Calendar of Events
On loan from the University of Iowa Museum of Art, Jackson Pollock’s largest work will reside in the National Gallery of Art’s East Buildingthrough October of next year. Mural is nearly 20 feet long, a work originally commissioned by Peggy Guggenheim for her New York City home. The piece represents a dynamic shift in Pollock’s style, making it one of the most important compositions in the painter’s storied career.
The classic film from 2004 gets a musical adaptation this fall, with its pre-Broadway run launching in DC. Crafted by Tina Fey, with music written by her husband, Jeff Richmond, this production is sure to take the tale of Cady Heron and The Plastics to all-new heights. Tickets will be in very high demand, so purchase yours as soon as possible!
Comedian Felonious Munk stars in this hilarious production that incorporates his own harrowing backstory. From the creators of last year’s Black Side of the Moon, which was a huge hit for Woolly Mammoth Theatre Company, comes this tale of an African-American man who went from six years in prison to a six-figure job to a career in satire and activism. Expect laughs and plenty of thought-provoking moments during this Second City production.
The National Postal Museum highlights the role of the flowering plant on U.S. postage stamps over the last 50 years in this new exhibit. See developmental and final artwork that shows how important design artwork is to the completion and production of a postage stamp. Common artistic themes, like the relationship between flowering plants and bees, will also be explored in the exhibit.
Although cats are great for internet memes now, felines were spiritual beings in ancient Egyptian times. The newly redesigned Freer | Sackler Galleries bring you this exclusive exhibit that mines the importance of the cat in society from the Middle Kingdom to the Byzantine Period, including their status in religious and political life. You’ll be able to see more than 80 works in the display, from statues and amulets to household items made to look like felines.
More than two hundred pieces of Buddhist art comprise this new exhibit from the Freer | Sackler Galleries. Spread across two millennia, the works show Asia’s powerful Buddhist heritage. You’ll learn how the art is perceived to have sacred power, how Buddhists have engaged with the works, how the religious understanding of the pieces differs from the practical one and the contexts within which said art was created.
Russian-born American artists Ilya and Emilia Kabakov have been an artistic duo for almost thirty years. The Hirshhorn Museum will display a range of their installations that date back to 1985, including monuments, allegorical narratives, architectural structures and outdoor works. Many of the pieces are inspired by the Kabakovs’ time in the Soviet Union, where they faced poverty and an overbearing government.
Jost Amman was one of the popular printmakers and book illustrators of the late sixteenth century. This National Gallery of Art exhibit will examine Amman’s history and how his work stood apart from other artists who used similar techniques and methods during the time period.

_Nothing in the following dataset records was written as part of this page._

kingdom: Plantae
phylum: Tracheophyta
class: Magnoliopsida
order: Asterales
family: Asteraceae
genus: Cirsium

Visitors will be amazed by Amman’s precise and imaginative works.
Housing demands in America have shifted dramatically in the last 50 years. Nuclear families make up just 20% of America’s housing community today, compared to 40% in 1970. Nearly 30% of those looking for homes are single adults, a demand that has not yet been met by supply. The National Building Museum’s exhibit will explore how housing innovators are attempting to handle this development, showcasing new models and designs along the way. Making Room will also feature The Open House, a 1,000-square-foot home designed by architect Pierluigi Colombo that is hyper-efficient and wholly adaptable.